Exercise objective: Your answer should consist of the complete listing, repeated verbatim.

________________________

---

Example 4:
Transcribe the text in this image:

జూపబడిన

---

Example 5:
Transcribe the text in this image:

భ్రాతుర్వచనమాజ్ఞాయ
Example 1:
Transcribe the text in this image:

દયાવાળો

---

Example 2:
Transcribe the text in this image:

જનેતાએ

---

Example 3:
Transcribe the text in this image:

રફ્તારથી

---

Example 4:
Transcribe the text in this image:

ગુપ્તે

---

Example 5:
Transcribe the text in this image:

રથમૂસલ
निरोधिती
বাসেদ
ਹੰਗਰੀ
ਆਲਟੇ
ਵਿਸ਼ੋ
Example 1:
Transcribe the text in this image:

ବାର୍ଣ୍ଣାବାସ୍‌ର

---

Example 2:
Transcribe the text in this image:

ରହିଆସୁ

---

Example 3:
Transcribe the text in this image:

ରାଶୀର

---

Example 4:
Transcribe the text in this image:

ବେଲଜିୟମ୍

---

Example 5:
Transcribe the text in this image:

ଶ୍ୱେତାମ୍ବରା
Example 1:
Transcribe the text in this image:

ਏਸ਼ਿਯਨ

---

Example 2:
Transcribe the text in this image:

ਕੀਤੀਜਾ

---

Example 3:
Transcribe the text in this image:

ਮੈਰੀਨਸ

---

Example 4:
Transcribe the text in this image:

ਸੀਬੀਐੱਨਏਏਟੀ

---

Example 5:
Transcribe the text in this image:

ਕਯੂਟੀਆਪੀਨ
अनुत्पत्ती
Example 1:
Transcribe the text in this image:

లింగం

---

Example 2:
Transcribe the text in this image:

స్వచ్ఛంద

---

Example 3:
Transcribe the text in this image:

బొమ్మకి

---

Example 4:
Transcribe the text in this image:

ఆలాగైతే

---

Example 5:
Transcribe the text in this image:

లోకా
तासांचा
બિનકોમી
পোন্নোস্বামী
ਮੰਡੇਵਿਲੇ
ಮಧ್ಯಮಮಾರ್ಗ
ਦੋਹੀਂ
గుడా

________________________

Answer to this task:
---

Example 4:
Transcribe the text in this image:

జూపబడిన

---

Example 5:
Transcribe the text in this image:

భ్రాతుర్వచనమాజ్ఞాయ
Example 1:
Transcribe the text in this image:

દયાવાળો

---

Example 2:
Transcribe the text in this image:

જનેતાએ

---

Example 3:
Transcribe the text in this image:

રફ્તારથી

---

Example 4:
Transcribe the text in this image:

ગુપ્તે

---

Example 5:
Transcribe the text in this image:

રથમૂસલ
निरोधिती
বাসেদ
ਹੰਗਰੀ
ਆਲਟੇ
ਵਿਸ਼ੋ
Example 1:
Transcribe the text in this image:

ବାର୍ଣ୍ଣାବାସ୍‌ର

---

Example 2:
Transcribe the text in this image:

ରହିଆସୁ

---

Example 3:
Transcribe the text in this image:

ରାଶୀର

---

Example 4:
Transcribe the text in this image:

ବେଲଜିୟମ୍

---

Example 5:
Transcribe the text in this image:

ଶ୍ୱେତାମ୍ବରା
Example 1:
Transcribe the text in this image:

ਏਸ਼ਿਯਨ

---

Example 2:
Transcribe the text in this image:

ਕੀਤੀਜਾ

---

Example 3:
Transcribe the text in this image:

ਮੈਰੀਨਸ

---

Example 4:
Transcribe the text in this image:

ਸੀਬੀਐੱਨਏਏਟੀ

---

Example 5:
Transcribe the text in this image:

ਕਯੂਟੀਆਪੀਨ
अनुत्पत्ती
Example 1:
Transcribe the text in this image:

లింగం

---

Example 2:
Transcribe the text in this image:

స్వచ్ఛంద

---

Example 3:
Transcribe the text in this image:

బొమ్మకి

---

Example 4:
Transcribe the text in this image:

ఆలాగైతే

---

Example 5:
Transcribe the text in this image:

లోకా
तासांचा
બિનકોમી
পোন্নোস্বামী
ਮੰਡੇਵਿਲੇ
ಮಧ್ಯಮಮಾರ್ಗ
ਦੋਹੀਂ
గుడా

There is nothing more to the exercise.